OUR PATIENT’S DIAGNOSIS AND TREATMENT

In our patient, ultrasonography confirmed the diagnosis of cystic echinococcosis by the finding of active anechoic cysts with echogenic internal debris and with a well-delineated cyst wall. The WHO-IWGE classification was CE1, ie, active anechoic cysts with internal echogenic debris.

Our patient underwent surgical rather than percutaneous cystectomy because of concern about possible cyst leakage, since she had presented with the acute onset of pain and eosinophilia. We were also concerned about the subdiaphragmatic location of the larger cyst, which could have been difficult to reach percutaneously.

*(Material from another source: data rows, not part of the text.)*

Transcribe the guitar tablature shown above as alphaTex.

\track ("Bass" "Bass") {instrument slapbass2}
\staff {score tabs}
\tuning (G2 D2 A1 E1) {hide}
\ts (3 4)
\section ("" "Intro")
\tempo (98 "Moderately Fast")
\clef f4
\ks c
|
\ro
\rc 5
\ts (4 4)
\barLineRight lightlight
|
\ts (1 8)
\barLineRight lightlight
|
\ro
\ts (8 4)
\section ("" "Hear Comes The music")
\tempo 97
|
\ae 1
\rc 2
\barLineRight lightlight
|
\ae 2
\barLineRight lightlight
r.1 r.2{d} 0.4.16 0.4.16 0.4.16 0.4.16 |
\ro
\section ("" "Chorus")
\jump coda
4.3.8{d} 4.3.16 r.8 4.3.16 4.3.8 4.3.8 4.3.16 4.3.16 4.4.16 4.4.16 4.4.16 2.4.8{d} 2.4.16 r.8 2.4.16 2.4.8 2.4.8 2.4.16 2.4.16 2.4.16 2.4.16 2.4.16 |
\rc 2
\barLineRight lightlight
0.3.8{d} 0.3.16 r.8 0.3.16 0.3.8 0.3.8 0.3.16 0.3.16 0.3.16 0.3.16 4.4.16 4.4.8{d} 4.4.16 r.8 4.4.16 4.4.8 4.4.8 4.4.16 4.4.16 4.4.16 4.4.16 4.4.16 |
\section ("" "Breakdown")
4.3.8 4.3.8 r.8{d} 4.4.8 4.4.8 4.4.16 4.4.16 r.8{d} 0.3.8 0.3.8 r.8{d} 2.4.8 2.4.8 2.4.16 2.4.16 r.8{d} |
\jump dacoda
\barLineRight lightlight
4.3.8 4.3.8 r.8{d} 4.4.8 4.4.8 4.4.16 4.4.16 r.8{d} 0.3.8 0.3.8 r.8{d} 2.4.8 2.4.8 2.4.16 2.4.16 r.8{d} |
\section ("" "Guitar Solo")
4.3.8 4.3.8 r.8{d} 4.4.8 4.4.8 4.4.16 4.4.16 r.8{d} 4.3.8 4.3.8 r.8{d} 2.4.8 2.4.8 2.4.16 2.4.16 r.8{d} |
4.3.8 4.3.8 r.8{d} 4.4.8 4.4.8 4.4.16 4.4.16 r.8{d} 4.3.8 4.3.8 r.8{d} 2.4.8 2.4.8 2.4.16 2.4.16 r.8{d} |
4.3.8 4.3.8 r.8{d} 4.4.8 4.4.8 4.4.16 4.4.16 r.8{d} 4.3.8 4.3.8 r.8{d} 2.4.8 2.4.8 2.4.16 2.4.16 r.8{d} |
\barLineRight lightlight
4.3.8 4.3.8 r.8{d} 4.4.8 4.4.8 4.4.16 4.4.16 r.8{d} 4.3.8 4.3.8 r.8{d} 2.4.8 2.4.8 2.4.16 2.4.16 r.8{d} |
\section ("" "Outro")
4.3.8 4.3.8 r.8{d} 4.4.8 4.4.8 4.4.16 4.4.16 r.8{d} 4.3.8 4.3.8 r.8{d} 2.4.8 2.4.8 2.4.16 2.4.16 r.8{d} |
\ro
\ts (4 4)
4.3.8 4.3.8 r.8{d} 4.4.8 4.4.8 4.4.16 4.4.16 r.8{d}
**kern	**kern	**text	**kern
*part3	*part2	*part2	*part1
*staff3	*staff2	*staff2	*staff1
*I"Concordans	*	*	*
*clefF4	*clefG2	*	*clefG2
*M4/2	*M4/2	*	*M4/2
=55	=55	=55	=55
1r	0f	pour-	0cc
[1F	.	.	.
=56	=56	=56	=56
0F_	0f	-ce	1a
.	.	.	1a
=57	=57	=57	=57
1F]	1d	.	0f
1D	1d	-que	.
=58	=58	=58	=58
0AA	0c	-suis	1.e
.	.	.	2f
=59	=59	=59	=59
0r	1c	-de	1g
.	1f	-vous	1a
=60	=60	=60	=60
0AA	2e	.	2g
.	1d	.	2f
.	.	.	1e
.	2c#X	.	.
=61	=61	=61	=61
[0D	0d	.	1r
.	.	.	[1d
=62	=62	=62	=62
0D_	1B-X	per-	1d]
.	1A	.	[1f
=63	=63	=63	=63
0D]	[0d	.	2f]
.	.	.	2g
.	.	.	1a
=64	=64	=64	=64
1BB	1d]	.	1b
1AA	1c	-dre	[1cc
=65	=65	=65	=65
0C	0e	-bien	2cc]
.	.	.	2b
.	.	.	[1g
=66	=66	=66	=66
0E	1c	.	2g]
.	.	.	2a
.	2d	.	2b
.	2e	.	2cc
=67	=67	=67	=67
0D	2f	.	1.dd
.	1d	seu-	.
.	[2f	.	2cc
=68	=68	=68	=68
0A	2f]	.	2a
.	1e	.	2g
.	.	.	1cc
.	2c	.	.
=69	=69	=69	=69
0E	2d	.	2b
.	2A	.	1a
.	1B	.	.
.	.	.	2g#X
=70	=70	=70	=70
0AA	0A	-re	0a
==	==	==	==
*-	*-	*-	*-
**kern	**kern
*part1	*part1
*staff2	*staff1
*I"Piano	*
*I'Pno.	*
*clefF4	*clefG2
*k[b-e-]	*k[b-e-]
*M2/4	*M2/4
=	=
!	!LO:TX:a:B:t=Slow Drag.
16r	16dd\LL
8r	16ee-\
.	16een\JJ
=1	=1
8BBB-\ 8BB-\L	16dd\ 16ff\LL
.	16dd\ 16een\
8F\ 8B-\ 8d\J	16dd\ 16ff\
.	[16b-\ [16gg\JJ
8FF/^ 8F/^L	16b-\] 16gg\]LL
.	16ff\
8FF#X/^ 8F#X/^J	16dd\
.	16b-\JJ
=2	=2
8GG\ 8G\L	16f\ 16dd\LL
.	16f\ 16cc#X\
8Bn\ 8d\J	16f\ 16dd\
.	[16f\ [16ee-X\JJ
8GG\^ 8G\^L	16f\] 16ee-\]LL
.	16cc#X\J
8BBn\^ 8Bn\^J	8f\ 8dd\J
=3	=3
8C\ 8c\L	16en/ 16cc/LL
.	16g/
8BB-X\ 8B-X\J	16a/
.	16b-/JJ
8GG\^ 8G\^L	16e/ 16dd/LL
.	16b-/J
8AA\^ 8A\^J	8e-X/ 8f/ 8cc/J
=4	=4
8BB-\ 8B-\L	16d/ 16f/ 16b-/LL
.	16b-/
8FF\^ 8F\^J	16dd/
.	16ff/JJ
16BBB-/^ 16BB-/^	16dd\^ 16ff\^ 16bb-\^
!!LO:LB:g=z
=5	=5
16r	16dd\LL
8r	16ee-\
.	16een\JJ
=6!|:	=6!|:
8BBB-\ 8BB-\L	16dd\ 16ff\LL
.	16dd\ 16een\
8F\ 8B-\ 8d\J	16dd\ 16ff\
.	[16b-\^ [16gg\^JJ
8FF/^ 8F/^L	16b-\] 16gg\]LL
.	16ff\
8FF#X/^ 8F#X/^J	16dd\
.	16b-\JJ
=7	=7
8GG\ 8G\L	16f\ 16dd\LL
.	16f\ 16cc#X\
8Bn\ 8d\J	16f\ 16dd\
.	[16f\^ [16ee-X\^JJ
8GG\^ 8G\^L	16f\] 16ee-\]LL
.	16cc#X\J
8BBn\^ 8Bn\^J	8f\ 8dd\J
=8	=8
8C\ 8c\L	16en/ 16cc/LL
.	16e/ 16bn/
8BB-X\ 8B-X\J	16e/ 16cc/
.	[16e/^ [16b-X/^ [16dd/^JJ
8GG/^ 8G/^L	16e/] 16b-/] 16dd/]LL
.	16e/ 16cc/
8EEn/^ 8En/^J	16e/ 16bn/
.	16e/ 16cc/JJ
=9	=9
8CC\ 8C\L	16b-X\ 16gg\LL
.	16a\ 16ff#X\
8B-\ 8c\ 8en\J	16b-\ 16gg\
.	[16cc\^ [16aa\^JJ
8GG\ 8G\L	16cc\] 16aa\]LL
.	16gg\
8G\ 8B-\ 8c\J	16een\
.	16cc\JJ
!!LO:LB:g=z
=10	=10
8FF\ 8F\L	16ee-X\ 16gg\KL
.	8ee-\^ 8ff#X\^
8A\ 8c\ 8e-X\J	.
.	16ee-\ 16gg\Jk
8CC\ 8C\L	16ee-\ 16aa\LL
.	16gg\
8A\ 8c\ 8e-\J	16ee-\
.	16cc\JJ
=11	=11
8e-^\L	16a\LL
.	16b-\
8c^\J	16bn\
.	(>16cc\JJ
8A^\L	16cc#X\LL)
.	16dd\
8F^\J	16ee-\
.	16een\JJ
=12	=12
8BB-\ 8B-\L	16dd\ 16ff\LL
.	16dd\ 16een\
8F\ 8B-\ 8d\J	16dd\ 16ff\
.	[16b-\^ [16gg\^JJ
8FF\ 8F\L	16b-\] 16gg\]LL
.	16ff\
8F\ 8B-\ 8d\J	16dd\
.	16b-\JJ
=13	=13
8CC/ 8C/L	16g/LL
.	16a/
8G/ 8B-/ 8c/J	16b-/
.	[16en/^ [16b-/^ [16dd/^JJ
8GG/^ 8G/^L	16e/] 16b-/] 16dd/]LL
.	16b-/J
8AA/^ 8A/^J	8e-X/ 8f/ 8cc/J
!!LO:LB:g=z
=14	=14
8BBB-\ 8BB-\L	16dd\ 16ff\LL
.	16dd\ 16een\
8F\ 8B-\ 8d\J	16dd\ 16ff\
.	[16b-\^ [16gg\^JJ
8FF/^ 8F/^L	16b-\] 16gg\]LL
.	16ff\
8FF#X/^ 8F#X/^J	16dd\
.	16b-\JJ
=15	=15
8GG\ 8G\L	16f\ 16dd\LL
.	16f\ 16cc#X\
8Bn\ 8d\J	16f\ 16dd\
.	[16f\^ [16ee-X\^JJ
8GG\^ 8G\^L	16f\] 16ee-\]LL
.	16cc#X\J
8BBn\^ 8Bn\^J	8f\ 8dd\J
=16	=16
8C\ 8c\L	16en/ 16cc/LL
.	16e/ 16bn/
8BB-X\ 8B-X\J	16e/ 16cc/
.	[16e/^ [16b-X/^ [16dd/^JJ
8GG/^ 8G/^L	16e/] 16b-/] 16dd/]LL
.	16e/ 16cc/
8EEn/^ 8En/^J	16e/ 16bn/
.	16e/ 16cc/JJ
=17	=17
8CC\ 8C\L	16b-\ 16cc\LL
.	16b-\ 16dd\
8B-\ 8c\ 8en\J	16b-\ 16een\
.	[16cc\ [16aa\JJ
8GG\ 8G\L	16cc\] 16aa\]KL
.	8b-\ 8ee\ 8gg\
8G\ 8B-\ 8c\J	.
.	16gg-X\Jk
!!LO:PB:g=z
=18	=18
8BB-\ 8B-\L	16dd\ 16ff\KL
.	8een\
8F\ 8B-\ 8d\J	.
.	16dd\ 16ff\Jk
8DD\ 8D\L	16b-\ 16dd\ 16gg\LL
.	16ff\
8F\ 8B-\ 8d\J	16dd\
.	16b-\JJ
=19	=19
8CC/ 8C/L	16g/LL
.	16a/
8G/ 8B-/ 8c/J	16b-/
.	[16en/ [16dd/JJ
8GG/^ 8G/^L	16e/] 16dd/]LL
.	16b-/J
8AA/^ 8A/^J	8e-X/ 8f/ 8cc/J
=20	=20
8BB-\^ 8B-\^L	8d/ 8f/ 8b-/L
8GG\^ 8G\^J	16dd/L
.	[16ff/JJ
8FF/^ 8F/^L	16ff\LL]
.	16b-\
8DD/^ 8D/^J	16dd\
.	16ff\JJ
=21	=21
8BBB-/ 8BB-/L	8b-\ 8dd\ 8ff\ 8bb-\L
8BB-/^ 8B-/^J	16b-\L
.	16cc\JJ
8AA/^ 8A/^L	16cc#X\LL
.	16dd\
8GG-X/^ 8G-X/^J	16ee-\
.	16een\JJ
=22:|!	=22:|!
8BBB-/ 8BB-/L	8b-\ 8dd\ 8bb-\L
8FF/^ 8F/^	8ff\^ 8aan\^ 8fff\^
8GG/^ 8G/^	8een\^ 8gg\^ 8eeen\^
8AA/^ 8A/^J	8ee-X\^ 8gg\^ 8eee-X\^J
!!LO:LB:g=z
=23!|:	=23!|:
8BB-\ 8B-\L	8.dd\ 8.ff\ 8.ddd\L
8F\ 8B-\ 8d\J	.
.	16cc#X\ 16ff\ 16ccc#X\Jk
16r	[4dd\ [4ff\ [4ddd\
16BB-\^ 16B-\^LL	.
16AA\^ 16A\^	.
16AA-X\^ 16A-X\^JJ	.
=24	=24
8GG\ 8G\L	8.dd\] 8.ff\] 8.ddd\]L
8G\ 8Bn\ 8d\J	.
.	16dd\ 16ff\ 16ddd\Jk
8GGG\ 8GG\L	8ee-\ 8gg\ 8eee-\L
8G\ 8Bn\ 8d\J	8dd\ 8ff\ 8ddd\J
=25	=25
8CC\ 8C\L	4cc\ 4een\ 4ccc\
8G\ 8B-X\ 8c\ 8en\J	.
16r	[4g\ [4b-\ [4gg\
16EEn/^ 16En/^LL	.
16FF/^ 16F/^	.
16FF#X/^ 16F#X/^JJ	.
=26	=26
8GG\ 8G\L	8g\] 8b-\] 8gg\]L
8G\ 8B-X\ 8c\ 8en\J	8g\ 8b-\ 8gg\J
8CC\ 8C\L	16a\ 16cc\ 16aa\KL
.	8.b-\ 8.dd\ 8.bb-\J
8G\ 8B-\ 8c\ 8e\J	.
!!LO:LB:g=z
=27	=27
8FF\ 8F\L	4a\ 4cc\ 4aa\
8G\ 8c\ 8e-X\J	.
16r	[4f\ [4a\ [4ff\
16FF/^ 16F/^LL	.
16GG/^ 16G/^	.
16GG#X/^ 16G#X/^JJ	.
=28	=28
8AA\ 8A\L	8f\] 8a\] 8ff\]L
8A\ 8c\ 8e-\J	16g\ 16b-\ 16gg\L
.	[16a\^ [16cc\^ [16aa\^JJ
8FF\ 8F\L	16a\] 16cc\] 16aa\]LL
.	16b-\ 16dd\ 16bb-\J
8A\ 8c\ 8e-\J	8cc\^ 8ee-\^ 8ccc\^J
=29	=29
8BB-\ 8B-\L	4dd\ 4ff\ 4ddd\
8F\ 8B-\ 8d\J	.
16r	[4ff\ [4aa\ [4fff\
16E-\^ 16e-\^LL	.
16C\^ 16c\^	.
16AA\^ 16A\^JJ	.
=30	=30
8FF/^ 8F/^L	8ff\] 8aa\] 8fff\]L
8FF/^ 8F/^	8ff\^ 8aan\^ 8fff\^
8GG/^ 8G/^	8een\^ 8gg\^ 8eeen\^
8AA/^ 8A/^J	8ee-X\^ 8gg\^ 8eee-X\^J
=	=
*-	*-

Open total pericystectomy involved opening the cyst cavity, sterilizing the contents with 20% NaCl, evacuating the cyst contents, and removing the cyst tissue. Two large cysts were excised and sent for histologic examination, which confirmed E granulosus. Percutaneous aspiration was necessary 4 months later because of a recurrence, and albendazole 400 mg twice daily was continued for another 5 months. Ultrasonography 3 years later showed no evidence of echinococcal cysts, and her antibody titers remain undetectable.